* _Exercise_: Make an exact copy of the entries below, with all images left out.
___ Records for this exercise ___
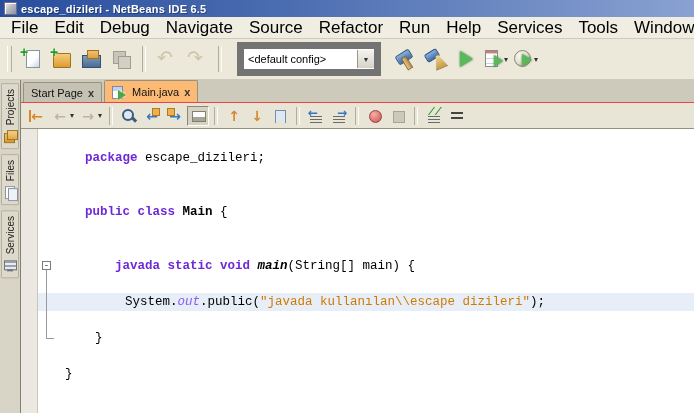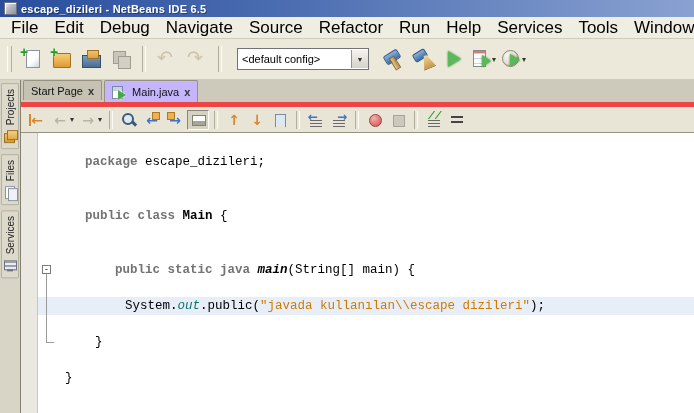--- a/index.html
+++ b/index.html
@@ -71,7 +71,7 @@
       filter:drop-shadow(0 0 1px #2e7d2e);}
   
   .combo{display:flex;align-items:center;height:20px;margin:0 8px;width:130px;background:#fff;
-         border:1px solid #737373;}
+         border:7px solid #737373;}
   .combo-text{flex:1;font-size:11px;padding:0 4px;color:#000;white-space:nowrap;overflow:hidden;}
   .combo-btn{width:16px;height:18px;flex:0 0 16px;background:linear-gradient(#f4f3ee,#d6d2c8);
              border-left:1px solid #9a968a;display:flex;align-items:center;justify-content:center;

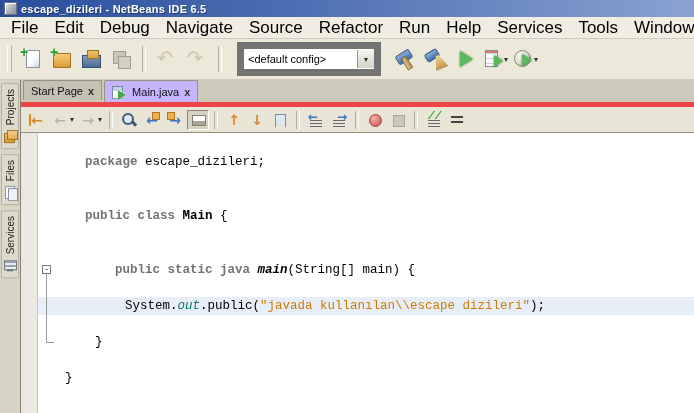--- a/index.html
+++ b/index.html
@@ -97,8 +97,8 @@
   .sicon-services-icon::after{content:"";position:absolute;left:4px;top:11px;width:6px;height:2px;background:#6d7482;}
   
   .right{flex:1;display:flex;flex-direction:column;min-width:0;}
-  .tabstrip{height:22px;flex:0 0 22px;background:#cdc9bb;display:flex;align-items:flex-start;
-            padding-left:2px;border-bottom:5px solid #ef4444;}
+  .tabstrip{height:22px;flex:0 0 22px;background:#cdc9bb;display:flex;align-items:flex-end;
+            padding-left:2px;border-bottom:1px solid #ef4444;}
   .tab{height:19px;display:flex;align-items:center;gap:5px;padding:0 7px;font-size:11px;color:#111;
        background:#c5c1b3;border:1px solid #96927f;border-bottom:none;margin-right:2px;
        border-top-left-radius:2px;border-top-right-radius:2px;}

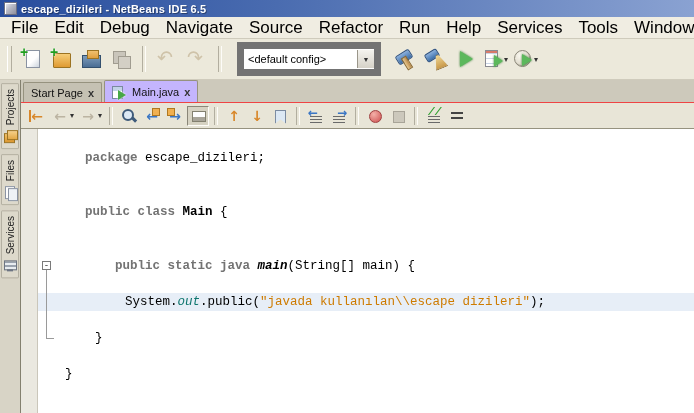--- a/index.html
+++ b/index.html
@@ -102,7 +102,7 @@
   .tab{height:19px;display:flex;align-items:center;gap:5px;padding:0 7px;font-size:11px;color:#111;
        background:#c5c1b3;border:1px solid #96927f;border-bottom:none;margin-right:2px;
        border-top-left-radius:2px;border-top-right-radius:2px;}
-  .tab.active{background:#c4b5fd;height:21px;}
+  .tab.active{background:#fdba74;height:21px;}
   .tab-close{font-weight:bold;font-size:11px;color:#333;line-height:10px;}
   .jicon{width:15px;height:14px;position:relative;display:inline-block;}
   .jicon::before{content:"";position:absolute;left:0;top:1px;width:9px;height:11px;

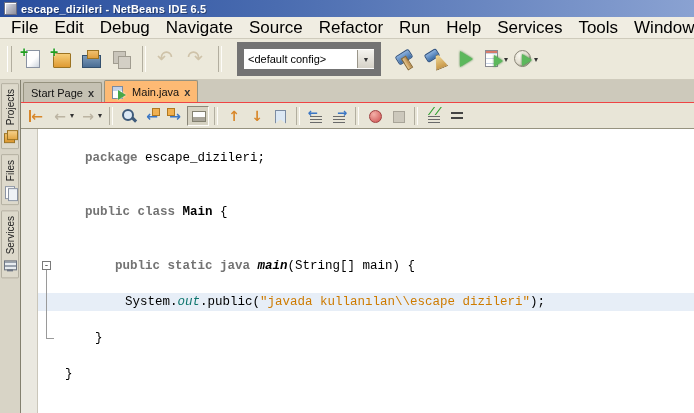--- a/index.html
+++ b/index.html
@@ -164,7 +164,7 @@
         font-family:"Liberation Mono","DejaVu Sans Mono",monospace;font-size:12.5px;line-height:18px;}
   .code-line{height:18px;white-space:pre;padding-left:27px;}
   .code-line.hl{background:#e7eef7;}
-  .tok-kw{color:#737373;font-weight:bold;padding-left:20px;}
+  .tok-kw{color:#6d28d9;font-weight:bold;padding-left:20px;}
   .tok-cls{font-weight:bold;}
   .tok-mtd{font-weight:bold;font-style:italic;}
   .tok-fld{color:#0f766e;font-style:italic;}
___
* _Solution below_:
--- a/index.html
+++ b/index.html
@@ -71,7 +71,7 @@
       filter:drop-shadow(0 0 1px #2e7d2e);}
   
   .combo{display:flex;align-items:center;height:20px;margin:0 8px;width:130px;background:#fff;
-         border:1px solid #737373;}
+         border:7px solid #737373;}
   .combo-text{flex:1;font-size:11px;padding:0 4px;color:#000;white-space:nowrap;overflow:hidden;}
   .combo-btn{width:16px;height:18px;flex:0 0 16px;background:linear-gradient(#f4f3ee,#d6d2c8);
              border-left:1px solid #9a968a;display:flex;align-items:center;justify-content:center;

--- a/index.html
+++ b/index.html
@@ -97,8 +97,8 @@
   .sicon-services-icon::after{content:"";position:absolute;left:4px;top:11px;width:6px;height:2px;background:#6d7482;}
   
   .right{flex:1;display:flex;flex-direction:column;min-width:0;}
-  .tabstrip{height:22px;flex:0 0 22px;background:#cdc9bb;display:flex;align-items:flex-start;
-            padding-left:2px;border-bottom:5px solid #ef4444;}
+  .tabstrip{height:22px;flex:0 0 22px;background:#cdc9bb;display:flex;align-items:flex-end;
+            padding-left:2px;border-bottom:1px solid #ef4444;}
   .tab{height:19px;display:flex;align-items:center;gap:5px;padding:0 7px;font-size:11px;color:#111;
        background:#c5c1b3;border:1px solid #96927f;border-bottom:none;margin-right:2px;
        border-top-left-radius:2px;border-top-right-radius:2px;}

--- a/index.html
+++ b/index.html
@@ -102,7 +102,7 @@
   .tab{height:19px;display:flex;align-items:center;gap:5px;padding:0 7px;font-size:11px;color:#111;
        background:#c5c1b3;border:1px solid #96927f;border-bottom:none;margin-right:2px;
        border-top-left-radius:2px;border-top-right-radius:2px;}
-  .tab.active{background:#c4b5fd;height:21px;}
+  .tab.active{background:#fdba74;height:21px;}
   .tab-close{font-weight:bold;font-size:11px;color:#333;line-height:10px;}
   .jicon{width:15px;height:14px;position:relative;display:inline-block;}
   .jicon::before{content:"";position:absolute;left:0;top:1px;width:9px;height:11px;

--- a/index.html
+++ b/index.html
@@ -164,7 +164,7 @@
         font-family:"Liberation Mono","DejaVu Sans Mono",monospace;font-size:12.5px;line-height:18px;}
   .code-line{height:18px;white-space:pre;padding-left:27px;}
   .code-line.hl{background:#e7eef7;}
-  .tok-kw{color:#737373;font-weight:bold;padding-left:20px;}
+  .tok-kw{color:#6d28d9;font-weight:bold;padding-left:20px;}
   .tok-cls{font-weight:bold;}
   .tok-mtd{font-weight:bold;font-style:italic;}
   .tok-fld{color:#0f766e;font-style:italic;}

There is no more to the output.